Russell, Georgia - Plasticienne

Avec une précision quasi chirurgicale, patiemment, Georgia Russell fend ses papiers ou ses toiles en bandes verticales graciles, ouvrant sans violence la surface à la lumière, la faisant vibrer à l’air.
Cela fait maintenant plus d’une vingtaine d’années que cette brune écossaise au sourire lumineux (née en 1974 à Elgin, vit en France), diplômée du Royal College of Art londonien avec un master en techniques d’impression artistiques, a troqué le crayon pour le scalpel que son père architecte utilisait pour fabriquer des maquettes, le transformant en « crayon ». « Le découpage est une forme de liberté d’expression. Pour moi, c’est du dessin, mais avec un scalpel ». Entre ses doigts, disparaissent et renaissent métamorphosés : partitions, journaux, photographies et surtout livres de sciences, philosophie, sociologie, littérature (de Proust à Simone de Beauvoir), chinés chez les brocanteurs. Sa façon à elle d’apprendre le français, tout en transformant ces sources de connaissances et de mémoires en d’étranges masques ethniques, coiffes archaïques ou sculptures totémiques chargés de la symbolique et des messages renfermés. Pour mieux conserver ces fragiles objets et leurs savoirs, elle les a mis sous cloche de verre ou boite en plexiglas, avant de s’attaquer à de grandes toiles, libérées de tout enfermement.

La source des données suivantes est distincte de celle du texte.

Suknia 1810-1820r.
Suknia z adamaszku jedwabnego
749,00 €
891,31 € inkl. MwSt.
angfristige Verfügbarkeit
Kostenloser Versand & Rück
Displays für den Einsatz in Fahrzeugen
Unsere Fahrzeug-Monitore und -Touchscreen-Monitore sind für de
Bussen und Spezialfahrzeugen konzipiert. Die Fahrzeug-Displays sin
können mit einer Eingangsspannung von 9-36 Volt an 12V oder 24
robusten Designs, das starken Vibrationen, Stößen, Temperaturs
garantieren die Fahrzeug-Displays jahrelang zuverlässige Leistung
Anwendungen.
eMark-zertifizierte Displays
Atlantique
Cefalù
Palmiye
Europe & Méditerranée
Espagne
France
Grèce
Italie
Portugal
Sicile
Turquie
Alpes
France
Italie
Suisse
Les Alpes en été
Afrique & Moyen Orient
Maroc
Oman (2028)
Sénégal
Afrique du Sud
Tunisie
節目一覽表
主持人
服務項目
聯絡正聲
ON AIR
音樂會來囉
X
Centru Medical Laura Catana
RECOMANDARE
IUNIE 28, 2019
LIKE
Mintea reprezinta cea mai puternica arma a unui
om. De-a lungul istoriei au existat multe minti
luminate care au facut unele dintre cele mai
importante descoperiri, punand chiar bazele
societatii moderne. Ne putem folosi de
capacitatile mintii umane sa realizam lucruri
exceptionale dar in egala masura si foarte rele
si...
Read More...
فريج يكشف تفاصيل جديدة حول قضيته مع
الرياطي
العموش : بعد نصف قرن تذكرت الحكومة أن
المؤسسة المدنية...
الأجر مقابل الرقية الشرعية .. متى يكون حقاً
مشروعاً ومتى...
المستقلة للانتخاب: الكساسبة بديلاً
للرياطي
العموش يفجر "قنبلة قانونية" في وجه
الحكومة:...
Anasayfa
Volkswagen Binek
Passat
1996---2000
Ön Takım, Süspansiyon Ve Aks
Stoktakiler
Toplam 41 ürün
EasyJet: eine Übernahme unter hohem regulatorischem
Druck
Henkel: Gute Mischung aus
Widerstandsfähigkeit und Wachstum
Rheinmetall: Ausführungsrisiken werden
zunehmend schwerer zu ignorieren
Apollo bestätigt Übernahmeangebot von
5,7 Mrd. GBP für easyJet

Depuis, avec le même geste d’une précision chirurgicale des milliers de fois répété, avec la finesse de tracé que lui offre la souplesse du scalpel, Georgia Russell fend la matière de longues coupures, toujours verticalement. Le sens du vivant et de l’écriture. Changeant toutes les cinq minutes de lame pour ne rien perdre en performance, elle libère la surface, la restructurant de vides et de pleins, apportant selon ses vœux de « l’esthétique visuelle à l’œuvre » grâce à une superposition de deux ou trois couches ajourées, positionnées ensuite verticalement ou horizontalement, jouant ainsi sur l’esthétique du rythme et du mouvement. Un art tout à la fois musical et optique.

ET PUIS EST VENUE LA COULEUR

Depuis 2015, Georgia Russell a entamé une nouvelle aventure artistique en ajoutant la couleur pour varier les effets. Un long processus de coupes, de colorations successives des lanières et de superposition de deux ou trois toiles jusqu’à faire palpiter l’ensemble. « La couleur est une matière vivante qui, comme l’eau ou le vent, possède sa propre vie ». Sont nés des monochromes gris, offrant un aspect fibreux comme des Altocumulus lenticulatis, ces fins nuages d’altitude. Des dégradés de bleu ondoyants comme la surface de la mer effleurée par un souffle d’air. Des verts vibrants comme de hautes herbes dans la brise, transformant la toile en tissage végétal. Plus récemment, l’artiste s’est attaquée à une nouvelle matière, l’organza, un voile synthétique fluide comme la soie et dont les irisations diaphanes blanches, jaunes, bleues ou roses, jouent avec la lumière à l’infini. Si la référence à la nature -et à l’artificiel- est de plus en plus présente dans l’œuvre de cette artiste qui y puise l’inspiration, c’est aussi un geste d’alarme sur sa lente destruction par la pollution, « Que reste-t-il de naturel dans la nature ? », s’interroge-t-elle.

CELLS OF LIGHT (CELLULES DE LUMIÈRE)

Pour sa cinquième exposition à la Galerie Karsten Greve à Paris, elle dévoile de nouvelles œuvres lumineuses où la couleur crée une illusion de miroitements d’eau ou de feuilles, de kaléidoscope ou de vitrail. Le poète Graeme Bezanson a composé pour cette occasion un superbe et long texte en prose « Cells of light » (2022). Cell, c’est la cellule organique, le tissu vivant, la vie. C’est l’alvéole de la ruche. Mais c’est aussi le celluloïd, cette toute première matière plastique apparue en 1856. C’est la cellule du moine, le confinement d’un prisonnier. C’est encore le téléphone cellulaire qui nous relie aux autres et nous lie aussi, jusqu’à sonner dans notre poche en forêt, au milieu des euphorbes et des asphodèles, mais aussi « des cannettes de bière et cartouches de fusil luisant dans les creux à côté des ronces », écrit Graeme Bezanson. Un joli dialogue entre art et mots où la nature s’invite pour nous dire qu’il faut l’aider à résister pour qu’on puisse continuer à y vivre.